Front Page of the Cumberland News – Friday 27th March 2015
DON’T FREEZE US OUT OF NUCLEAR DEBATE
By Phil Coleman Chief Reporter
Two peers have hit out at a controversial plan to freeze county councillors out of any decision to build an underground nuclear dump in Cumbria.
Cumbria County Council voted in 2013 to halt the process that could ultimately have led to the building of an underground nuclear disposal facility in the county.
But the Government has repeatedly said it is committed to pressing ahead with finding a site for the dump to deal with the country’s growing stockpile of high and intermediate level nuclear waste.
Ed Davey, Secretary of State for Energy and Climate Change, aims to introduce a legal order classifying the nuclear dump proposal as a “nationally significant infrastructure project.”
That would give him the final say on whether such a project ever goes ahead, excluding local authorities.
The issue was debated in the House of Lords this week, with Energy Minister, Baroness Verma insisting the Government still favoured a process for finding a site that was based on the local community’s “willingness to participate.”
She said: “The final decision will not be taken until, and unless, there is a positive test of public support for hosting a GDF (geological disposal facility) at the site in question.”
But the discussion drew forthright criticism from two Cumbrian lords.
Lord Roger Liddle, a former special advisor to Tony Blair when he was Prime Minister, is also a Labour county councillor representing Wigton.
He began by stating clearly that he is a supporter of nuclear power, and – had he been a county councillor in January 2013 that he would have supported continuing the investigation of west Cumbria as a possible site for the dump.
Nuclear dump concern
But he said : “Yet as a democrat and a Cumbria citizen, I cannot support the new current proposal that the final decision be taken out of Cumbria’s hands and left to the Secretary of State. The Government may argue that it has given a clear assurance that nothing will go ahead without a clear demonstration of local support. But it is clear from their 2014 consultation that they do not regard the support of the County Council as an essential element of that clear demonstration of local support.”
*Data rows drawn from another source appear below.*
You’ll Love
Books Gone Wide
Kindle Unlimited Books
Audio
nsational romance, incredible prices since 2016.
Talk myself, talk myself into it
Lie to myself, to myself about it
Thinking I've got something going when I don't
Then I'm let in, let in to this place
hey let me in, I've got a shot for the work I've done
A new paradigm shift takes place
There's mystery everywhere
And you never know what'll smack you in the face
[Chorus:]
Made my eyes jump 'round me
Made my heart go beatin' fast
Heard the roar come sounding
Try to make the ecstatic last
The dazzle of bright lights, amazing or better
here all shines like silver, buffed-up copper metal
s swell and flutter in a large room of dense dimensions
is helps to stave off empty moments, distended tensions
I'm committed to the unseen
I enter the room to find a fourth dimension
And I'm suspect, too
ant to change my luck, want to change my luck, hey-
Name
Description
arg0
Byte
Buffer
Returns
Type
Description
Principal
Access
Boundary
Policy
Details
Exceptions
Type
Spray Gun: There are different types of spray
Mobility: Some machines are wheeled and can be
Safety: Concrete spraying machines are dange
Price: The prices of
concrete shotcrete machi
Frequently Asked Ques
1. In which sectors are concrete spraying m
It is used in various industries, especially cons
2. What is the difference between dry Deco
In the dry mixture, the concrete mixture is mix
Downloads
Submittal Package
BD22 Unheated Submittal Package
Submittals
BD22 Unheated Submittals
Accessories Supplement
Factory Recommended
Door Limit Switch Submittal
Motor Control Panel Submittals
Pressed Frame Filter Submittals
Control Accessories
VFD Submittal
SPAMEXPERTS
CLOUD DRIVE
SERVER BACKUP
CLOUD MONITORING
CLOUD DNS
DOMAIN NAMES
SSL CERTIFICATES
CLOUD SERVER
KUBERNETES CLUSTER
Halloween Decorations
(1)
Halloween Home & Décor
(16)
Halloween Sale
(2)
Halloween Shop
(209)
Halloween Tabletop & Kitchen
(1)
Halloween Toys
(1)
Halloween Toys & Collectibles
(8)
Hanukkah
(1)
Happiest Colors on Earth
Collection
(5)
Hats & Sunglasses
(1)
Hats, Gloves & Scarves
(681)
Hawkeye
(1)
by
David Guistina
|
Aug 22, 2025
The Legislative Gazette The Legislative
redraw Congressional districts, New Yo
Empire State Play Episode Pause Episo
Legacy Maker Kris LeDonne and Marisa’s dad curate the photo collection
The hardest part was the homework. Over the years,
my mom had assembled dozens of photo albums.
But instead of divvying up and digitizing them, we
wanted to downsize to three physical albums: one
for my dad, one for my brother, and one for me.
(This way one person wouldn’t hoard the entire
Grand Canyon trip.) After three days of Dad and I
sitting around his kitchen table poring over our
Lord Inglewood, who is chairman of CN Group, the parent company of The Cumberland News, said Cumbria County Council was right to regard the nuclear dump as an issue that affects the entire county, and not just Copeland and Allerdale.
He added: “the order is interpreted locally as sour grapes. It is perceived by a large number of Cumbrians that the Government and Westminster wished, one way or another, to get their way and have a long-term geological disposal facility in the county.”
Meanwhile county council leader Stewart Young said he felt it had been “incredibly insulting” for Baroness Verma to suggest that Cumbrians – who had spent months debating and researching the dump – had not understood the issues involved.